Now you will be asked a key length. Standard is 512 bits, but it’s best to make is more secure using 1024 bits. Many sources, including Cisco, recommend this as a minimum length. The longer the key length the more time it takes to generate. Once the key is generated, your device has a valid certificate. If you change the hostname or domain name afterwards, you can still connect, but the key will be marked as untrusted by any properly working client program. Also, I’m using local certificates, but when managing many devices in the same company, it’s best to set up a central certificate. Yes, that’s on my ‘to do’ list too. Once the key is generated, we apply the configuration. We make sure only the more recent SSHv2 is used, not SSHv1 or Telnet. Also, you may have noticed I didn’t apply the ACL above yet, so I’m doing that too now.
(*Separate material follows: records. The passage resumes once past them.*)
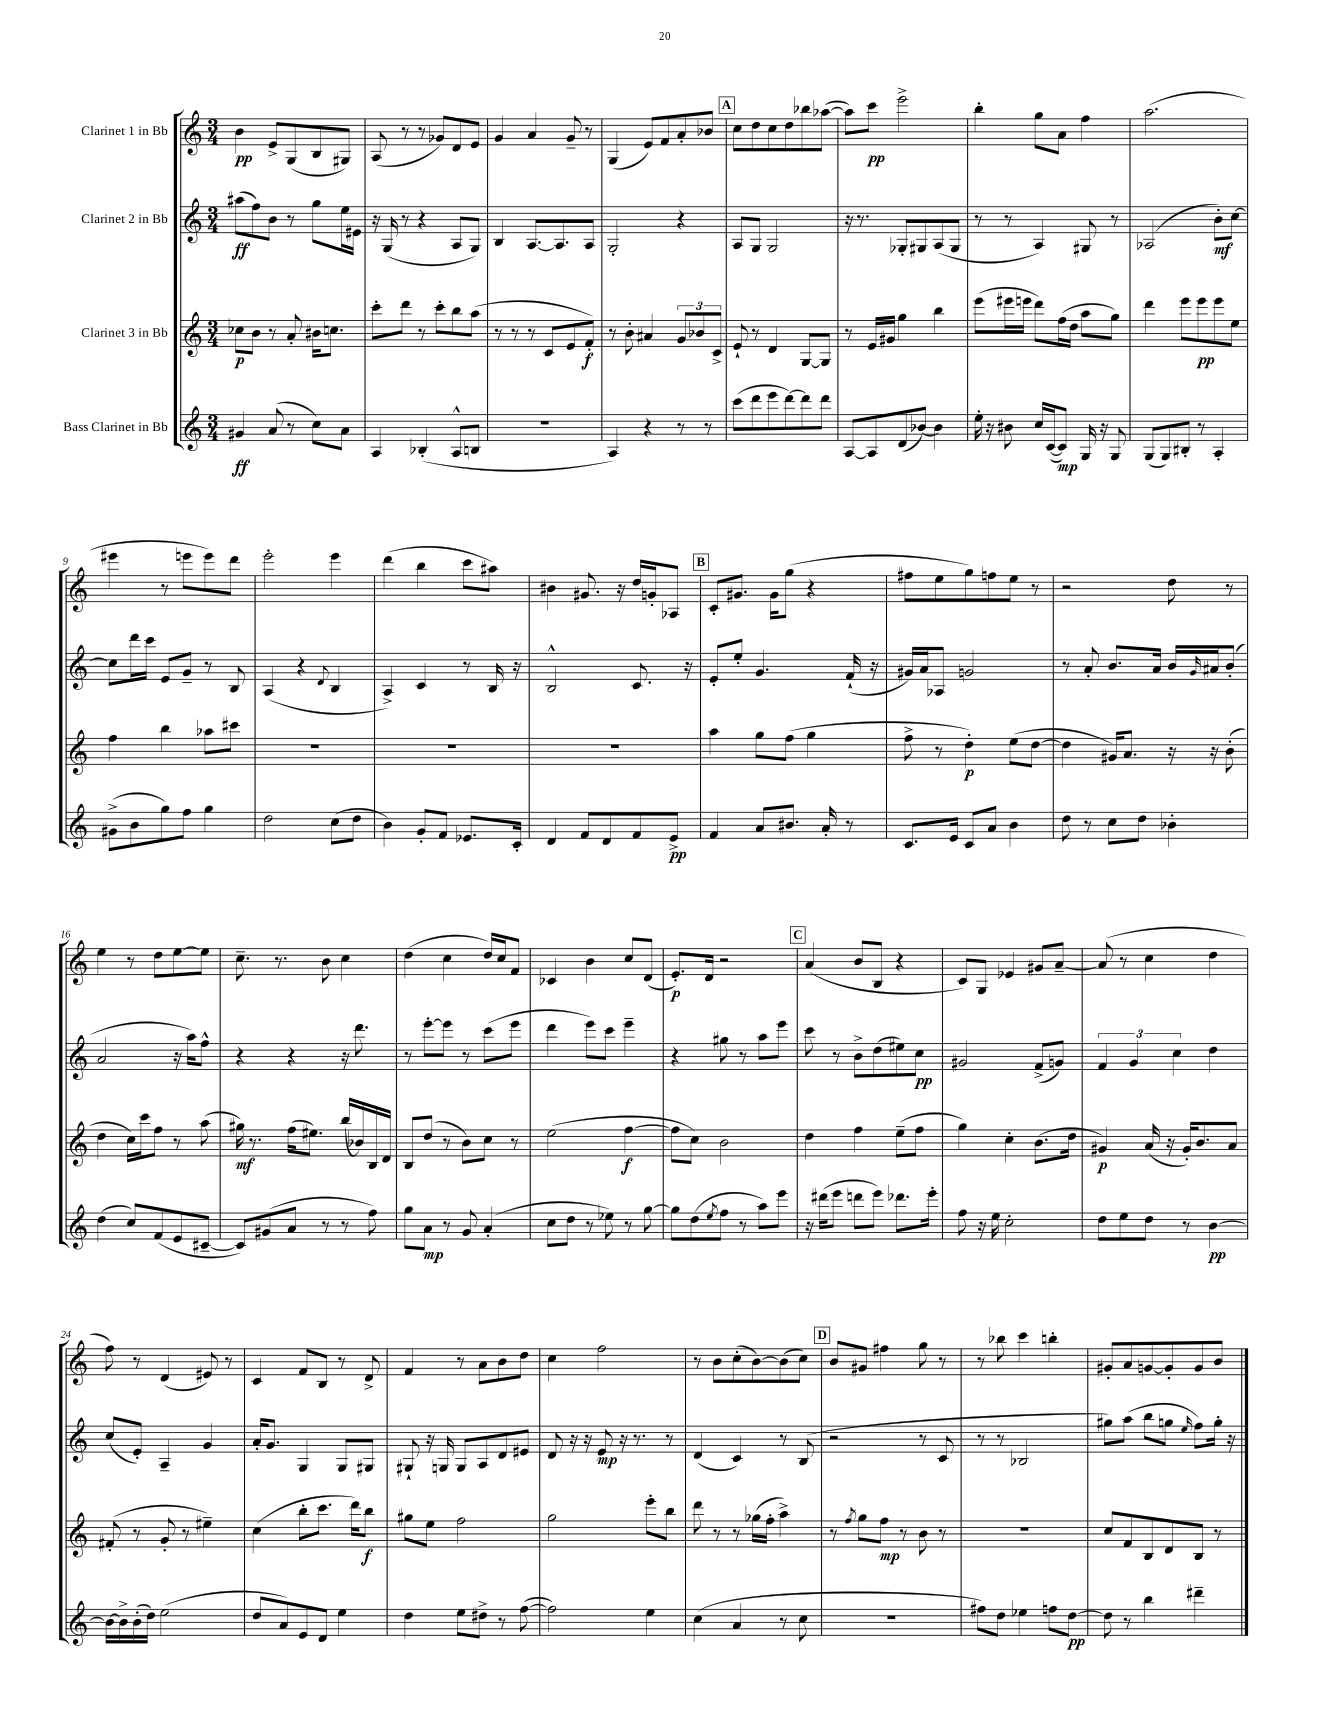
<<
\new StaffGroup <<
\new Staff = "s0" \with { instrumentName = "Clarinet 1 in Bb" } {
    \clef treble \key c \major \numericTimeSignature \time 3/4
    b'4\pp e'8-> g8( b8 gis8) |
    a8( r8 r8 ges'8) d'8 e'8 |
    g'4 a'4 g'8-- r8 |
    g4( e'8) f'8 a'8-. bes'8 |
    \mark \markup { \box "A" } c''8 d''8 c''8 d''8 bes''8 aes''8~( |
    aes''8) c'''8\pp e'''2-> |
    b''4-. g''8 a'8 f''4 |
    a''2.( |
    eis'''4 r8 e'''8 e'''8) d'''8 |
    e'''2-. e'''4 |
    d'''4( b''4 c'''8 ais''8) |
    bis'4 gis'8. r16 d''16 g'16-. aes8 |
    \mark \markup { \box "B" } c'8-. gis'8. gis'16 g''8( r4 |
    fis''8 e''8 g''8) f''8 e''8 r8 |
    r2 d''8 r8 |
    e''4 r8 d''8 e''8~ e''8 |
    c''8.-- r8. b'8 c''4 |
    d''4( c''4 d''16) c''16 f'8 |
    ces'4 b'4 c''8 d'8( |
    e'8.-.\p) d'16 r2 |
    \mark \markup { \box "C" } a'4( b'8 b8 r4 |
    c'8) g8 ees'4 gis'8 a'8~-- |
    a'8( r8 c''4 d''4 |
    f''8) r8 d'4( eis'8) r8 |
    c'4 f'8 b8 r8 d'8-> |
    f'4 r8 a'8 b'8 d''8 |
    c''4 f''2 |
    r8 b'8 c''8-.( b'8~) b'8( c''8) |
    \mark \markup { \box "D" } b'8 gis'8 fis''4 g''8 r8 |
    r8 bes''8 c'''4 b''4-. |
    gis'8-. a'8 g'8~ g'8-. g'8 b'8 \bar "|." |
}
\new Staff = "s1" \with { instrumentName = "Clarinet 2 in Bb" } {
    \clef treble \key c \major \numericTimeSignature \time 3/4
    ais''8\ff( f''8) b'8 r8 g''8 e''16 eis'16 |
    r16 g16( r8 r4 a8 g8) |
    b4 a8.~ a8. a8 |
    g2-. r4 |
    \mark \markup { \box "A" } a8 g8 g2 |
    r16 r8. ges8-. gis8 a8( gis8 |
    r8 r8 a4) gis8 r8 |
    aes2( b'8-.\mf) c''8~ |
    c''8 d'''16 c'''16 e'8 g'8-- r8 b8 |
    a4( r4 \appoggiatura { d'8 } b4 |
    a4->) c'4 r8 b16 r16 |
    b2-^ c'8. r16 |
    \mark \markup { \box "B" } e'8-. e''8-. g'4. f'16-!( r16 |
    gis'16) a'16 aes8 g'2 |
    r8 a'8-. b'8. a'16 b'16 \grace { g'16 } ais'16 b'8-.( |
    a'2 r16 a''16) f''8-^ |
    r4 r4 r16 d'''8. |
    r8 e'''8~-. e'''8 r8 c'''8( e'''8 |
    d'''4 e'''8) c'''8 e'''4-- |
    r4 gis''8 r8 a''8 e'''8 |
    \mark \markup { \box "C" } c'''8 r8 b'8-> d''8( eis''8) c''8\pp |
    gis'2 f'8->( g'8) |
    \tuplet 3/2 { f'4 g'4 c''4 } d''4 |
    c''8( e'8-.) a4-- g'4 |
    a'16-. g'8. g4 g8 gis8 |
    gis8-! r16 g16 g8 a8 d'8 eis'8 |
    d'8 r16 r16 e'8\mp r16 r8. r8 |
    d'4( c'4) r8 b8( |
    \mark \markup { \box "D" } r2 r8 c'8 |
    r8 r8 bes2 |
    gis''8) a''8( b''8 g''8 \grace { e''16 } f''8) g''16-. r16 \bar "|." |
}
\new Staff = "s2" \with { instrumentName = "Clarinet 3 in Bb" } {
    \clef treble \key c \major \numericTimeSignature \time 3/4
    ces''8\p b'8 r8 a'8-. bis'16 c''8. |
    c'''8-. d'''8 r8 c'''8-. b''8 a''8( |
    r8 r8 r8 c'8 e'8 f'8-.\f) |
    r8 b'8-. ais'4 \tuplet 3/2 { g'8 bes'8 c'8-> } |
    \mark \markup { \box "A" } e'8-! r8 d'4 g8~ g8 |
    r8 e'16 gis'16 g''4 b''4 |
    e'''8( eis'''16 e'''16 d'''8) f''16( d''16 a''8 g''8) |
    d'''4 e'''8 e'''8\pp e'''8 e''8 |
    f''4 b''4 aes''8 cis'''8 |
    R2. |
    R2. |
    R2. |
    \mark \markup { \box "B" } a''4 g''8 f''8( g''4 |
    f''8-> r8 d''4-.\p) e''8( d''8~ |
    d''4 gis'16) a'8. r16 r16 b'8-.( |
    d''4 c''16) c'''16 f''8 r8 a''8( |
    gis''16\mf) r8. f''16( eis''8.) b''16( bes'16) b16 d'16 |
    b8 d''8( r8 b'8) c''8 r8 |
    e''2( f''4~\f |
    f''8 c''8) b'2 |
    \mark \markup { \box "C" } d''4 f''4 e''8--( f''8 |
    g''4) c''4-. b'8.( d''16 |
    gis'4\p) a'16( r16 gis'16-.) b'8. a'8 |
    fis'8-.( r8 g'8-. r8 eis''4--) |
    c''4( b''8-. c'''8. d'''16) b''8\f |
    gis''8 e''8 f''2 |
    g''2 e'''8-. b''8 |
    d'''8 r8 r8 ges''16( f''16-. a''4->) |
    \mark \markup { \box "D" } r8 \acciaccatura { f''8 } g''8 f''8\mp r8 b'8 r8 |
    R2. |
    c''8 f'8 b8 d'8 b8 r8 \bar "|." |
}
\new Staff = "s3" \with { instrumentName = "Bass Clarinet in Bb" } {
    \clef treble \key c \major \numericTimeSignature \time 3/4
    gis'4\ff a'8( r8 c''8) a'8 |
    a4 bes4-.( a8-^ b8 |
    R2. |
    a4) r4 r8 r8 |
    \mark \markup { \box "A" } c'''8( d'''8 e'''8 d'''8~) d'''8 d'''8 |
    a8~ a8 d'8( bes'8~) bes'4 |
    e''16-. r16 bis'8 c''16 c'16~( c'8\mp) g16 r16 g8 |
    g8( g8) bis8-. r8 a4-. |
    gis'8->( b'8 g''8) f''8 g''4 |
    d''2 c''8( d''8 |
    b'4) g'8-. f'8 ees'8. c'16-. |
    d'4 f'8 d'8 f'8 e'8->\pp |
    \mark \markup { \box "B" } f'4 a'8 bis'8. a'16-. r8 |
    c'8. e'16 c'8 a'8 b'4 |
    d''8 r8 c''8 d''8 bes'4-. |
    d''4( c''8) f'8( e'8 cis'8~-- |
    cis'8) gis'8( a'8 r8 r8 f''8) |
    g''8 a'8\mp r8 g'8 a'4-.( |
    c''8 d''8 r8 ees''8) r8 g''8~ |
    g''8 d''8( \acciaccatura { e''8 } f''8 r8 a''8) e'''8 |
    \mark \markup { \box "C" } r16 dis'''16( e'''8 d'''8 e'''8) des'''8. e'''16-. |
    f''8 r16 e''16 c''2-. |
    d''8 e''8 d''8 r8 b'4~\pp |
    b'16~ b'16-> b'16-.( d''16) e''2( |
    d''8 a'8) e'8 d'8 e''4 |
    d''4 e''8 dis''8-> r8 f''8~( |
    f''2) e''4 |
    c''4( a'4 r8 c''8 |
    \mark \markup { \box "D" } R2. |
    fis''8) d''8 ees''4 f''8 d''8~\pp |
    d''8 r8 b''4 dis'''4-- \bar "|." |
}
>>
>>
switch01(config)#ip ssh version 2
switch01(config)#line vty 0 15
switch01(config-line)#access-class remoteACL in
switch01(config-line)#transport input ssh

Now we can connect using SSH on port 22. The only thing I would still want to change is the port number. Reason for this is that most automated scanning tools and most attempted unauthorized logins to systems are done on standard ports. Cisco published a very interesting white paper about this, really worth the read. Problem is that my switch does not seem to support these commands, despite having a crypto-IOS. It seems this is only for routers. I’m listing the commands anyway:

Router(config)#ip ssh port 2000 rotary 1
Router(config)#line vty 0 4
Router(config-line)#rotary 1

SSH will now listen on port 2000 as well. Mind the ‘as well’: it still listens on port 22. You’ll need to define an extended ACL with port numbers to deny connections on port 22. Alternatively, you can set op a static port translation in your home router, from port 2000 to port 22. This would be much easier, but my ISP’s router does not permit it, so I’m stuck.

Either way, my security has increased now. Before, anybody could log in on my switch using a password they may have captured earlier when I connected using Telnet, which sends everything in clear text. Now, everything is encrypted, and the ACL restricts connections, so it only works from my workplace.